А вот и наша героиня. Мария Карабанова. Мастерица загадывать загадки. Тройки, четверки. Пятерки – ни одной. Зато Мария успешно прошла курс литературы в десятом классе, а я – нет. Потому что Маша вызубрила наизусть дурацкие стихи Бронсона, а я отказалась.

Я рассердилась на себя за то, что опять отвлекаюсь от главного на второстепенное. Ну к чему я опять вспомнила про эти стихи? И все-таки я не смогла сразу отпустить эту мысль, задержалась на ней. Сейчас, когда я могла спокойно подумать об этом, удивилась: почему нашей учительнице, Лидии Борисовне, так важны были эти стихи? Стихи, которых нет в программе? Важны настолько, что она оставила лучшую ученицу на второй год?..

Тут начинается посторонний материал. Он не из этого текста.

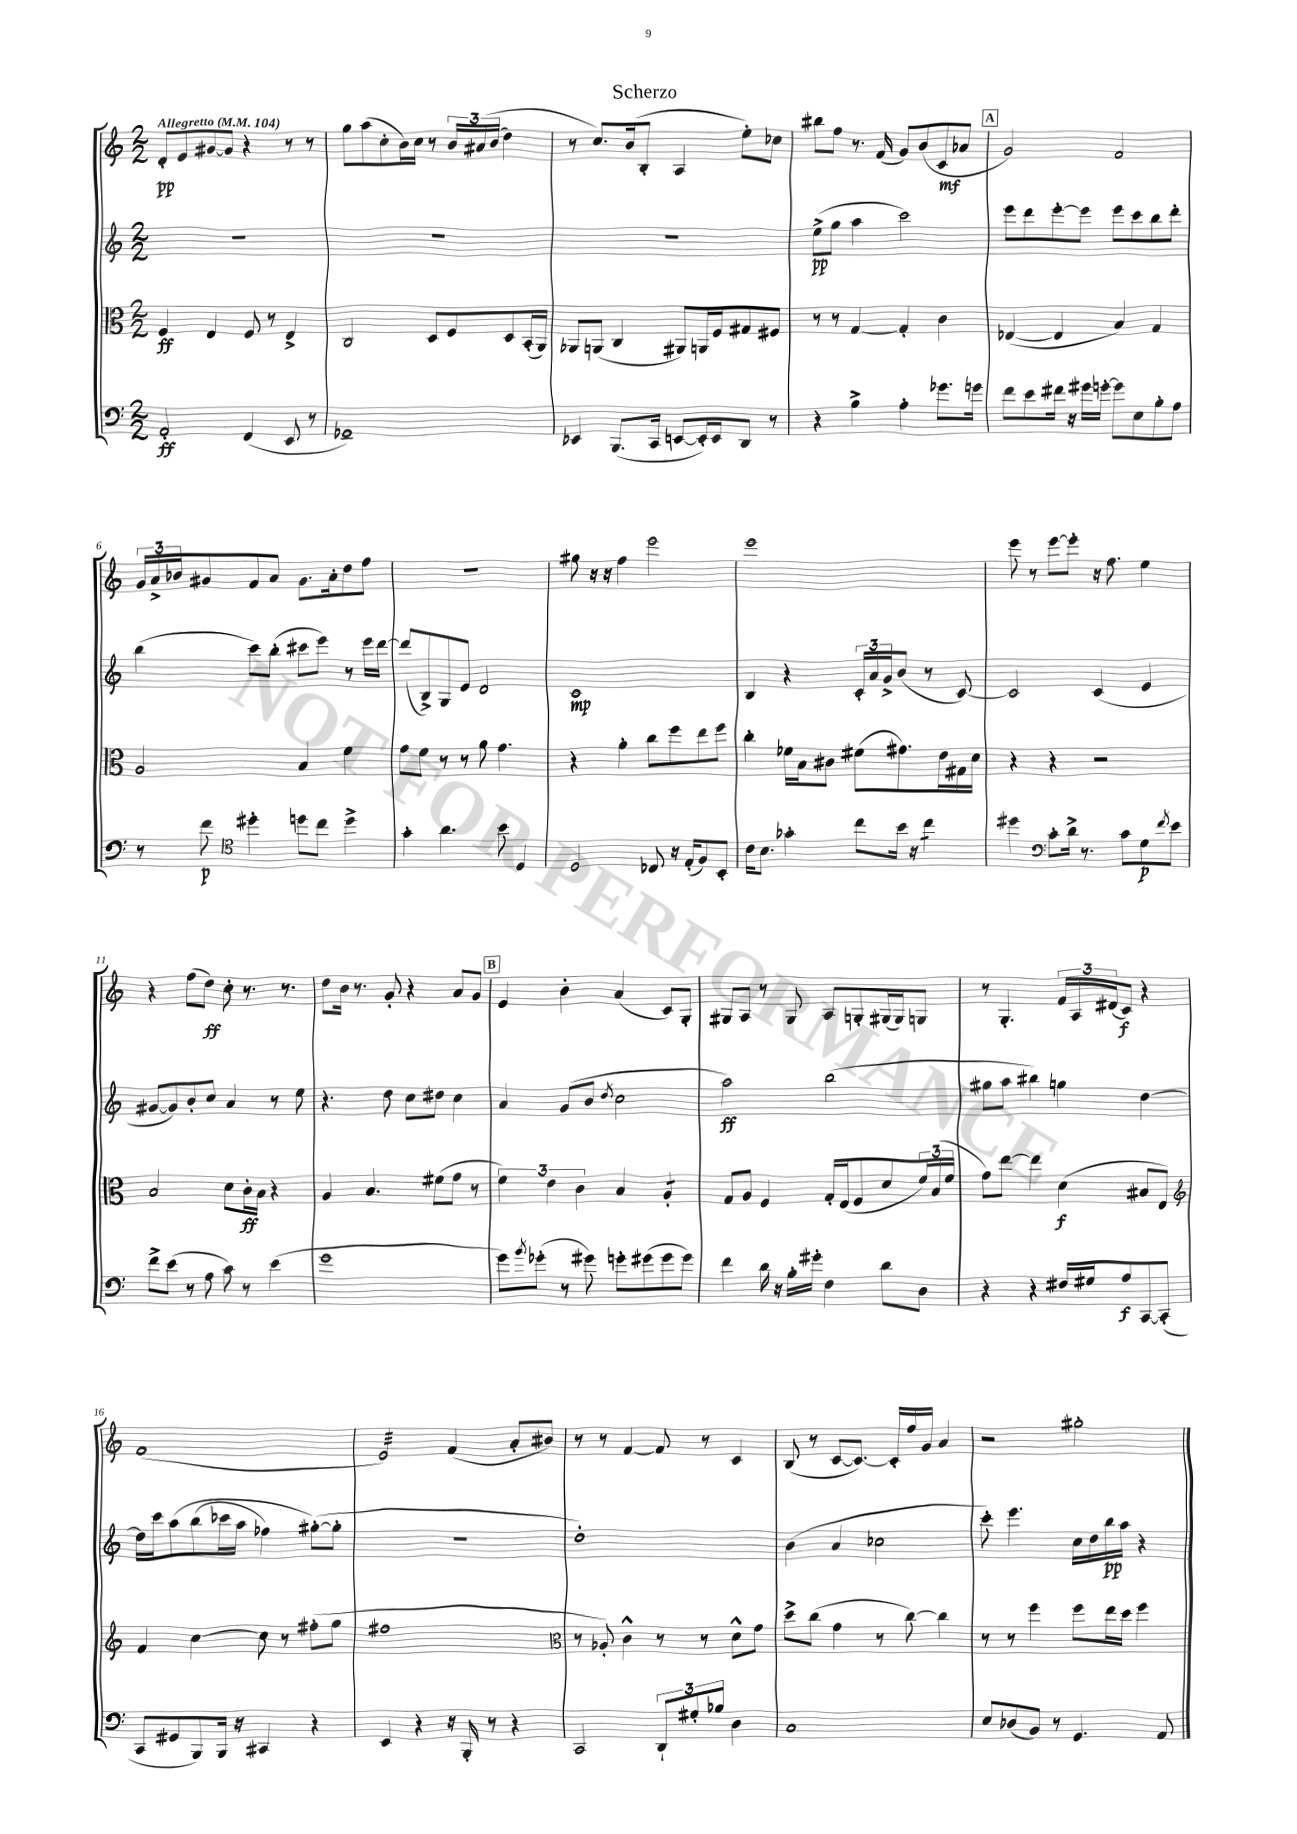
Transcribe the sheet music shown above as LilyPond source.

Я отложила журнал и задумалась.

Пожалуй, если вспомнить, то за всю мою школьную жизнь со мной не произошло ничего примечательного. Ничего такого, что могло бы вызвать хоть какое-то внимание и интерес. Обычные монотонные будни. Конечно, было много всяких интересных событий, мероприятий, вечеринок, но все это касалось либо всего класса, либо части класса, либо всей школы, но никогда – меня лично.

Единственным мало-мальски значительным событием в моей школьной жизни, когда, что называется, обо мне заговорили, был конфликт с Лидией Борисовной и оставление меня на второй год в результате этого конфликта. Значит, за неимением ничего другого, придется искать там. Это было в конце весны, перед самым окончанием учебного года.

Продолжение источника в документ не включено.